Nun doch: Neubau der Rettungswache soll noch in diesem Jahr starten

Nach Bedenken des Innenministeriums schien sich das Vorhaben im Sarstedter Schulzentrum bis ins nächste Jahr hinein zu verzögern. Nun gibt es wieder Hoffnung, dass die Bagger früher rollen.
Sarstedt. Nächste Wendung im jahrelangen Hin und Her um den geplanten Neubau einer Rettungswache am Sarstedter Schulzentrum: Ein Baustart noch in diesem Jahr ist nun doch wieder wahrscheinlich, wie der Landkreis Hildesheim in dieser Woche auf Nachfrage der Redaktion mitteilte. „Wenn die Witterung mitspielt, kann der Start auch noch in diesem Jahr erfolgen“, erklärte Pressesprecherin Birgit Wilken wörtlich.
Zuvor hatte das niedersächsische Innenministerium seine Prüfung des komplexen Vertragswerks rund um den geplanten Neubau schneller abgeschlossen als von der Hildesheimer Kreisverwaltung erwartet. Die hatte im Juli erklärt, sie rechne nicht vor Dezember mit einer Entscheidung aus Hannover. Doch die liegt jetzt schon vor. Das Innenministerium hat nach dem Studium der Dokumente keine Beanstandungen – die Befürchtung, die Aufsichtsbehörde könnte das Vorhaben als nicht ausreichend wirtschaftlich bewerten, hat sich also nicht erfüllt. Damit ist die letzte Hürde beseitigt.
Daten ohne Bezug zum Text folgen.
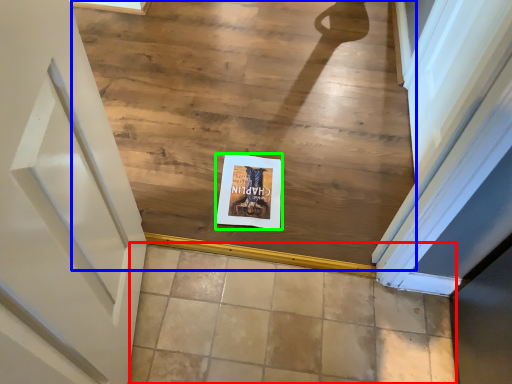
Question: Which object is positioned closest to tile (highlighted by a red box)? Select from stairwell (highlighted by a blue box) and postcard (highlighted by a green box).

Choices:
 (A) stairwell
 (B) postcard

Answer: (B)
Die neue Rettungswache ist seit Jahren Thema bei Politik und Verwaltung in Sarstedt und im Kreishaus. Denn das derzeit noch genutzte Gebäude auf der Rückseite des Freibadgeländes des Innerstebades entspricht schon lange nicht mehr modernen Anforderungen, insbesondere mit Blick auf den Platzbedarf. Auch die engen Straßen durch das angrenzende Wohngebiet sind den Verantwortlichen ein Dorn im Auge. Zudem kommt angesichts des Standortes immer wieder die Sorge auf, im Fall eines schweren Hochwassers könne es problematisch werden, die Rettungswache überhaupt noch zu erreichen.
Dabei herrscht dort reger Betrieb. Nach den letzten vorliegenden Daten aus dem Jahr 2023 starteten von der Sarstedter Rettungswache aus 4620 Einsätze, wie die Kreisverwaltung auf Nachfrage berichtete. Das sind im Durchschnitt zwischen zwölf und 13 pro Tag. Von Sarstedt aus wird der Rettungsdienst nicht für das Stadtgebiet selbst, sondern auch für die Gemeinden Algermissen, Giesen, Harsum und Nordstemmen bestritten.
Auf der Suche nach einem neuen Standort war der Landkreis schließlich auf ein Areal zwischen dem Neubau des Gymnasiums und dem Sportplatz des Schulzentrums gekommen. Dessen Vorteile: Die Fläche gehört bereits dem Landkreis, und über die Kreuzung im Schulzentrum können die Rettungswagen in allen Richtungen schnell starten. Kritiker fürchten Probleme mit der dort querenden Straßenbahn, mit dem Verkehr zum Gymnasium und auch mit einer möglichen Lärmbelastung für die anliegenden Schulen – die Vorteile überwogen aus Sicht der Verantwortlichen aber deutlich.
Mit dem Bau der Rettungswache beauftragte der Landkreis die „Gesellschaft für Kommunale Zusammenarbeit“ (GKHI), eine Tochtergesellschaft der Wohnungsbaugesellschaft kwg und damit, wenn man so will, eine Enkelgesellschaft des Landkreises und seiner Mitgliedskommunen selbst.
Das Konstrukt: Das Grundstück bleibt im Besitz des Landkreises, wird aber im Rahmen eines Erbbaurechtsvertrags für 33 Jahre an die GKHI übertragen. Diese vermietet die Rettungswache an den Landkreis, der sie wiederum an den jeweiligen Rettungsdienstbetreiber – aktuell die Firma Falck – weitervermietet.
Das rief das Innenministerium auf den Plan. Es warf die Frage auf, ob es nicht günstiger wäre, wenn der Landkreis zur Finanzierung von vornherein einfach einen Kredit aufnimmt. Das wurde nun verneint – und damit eine weitere Verzögerung vermieden.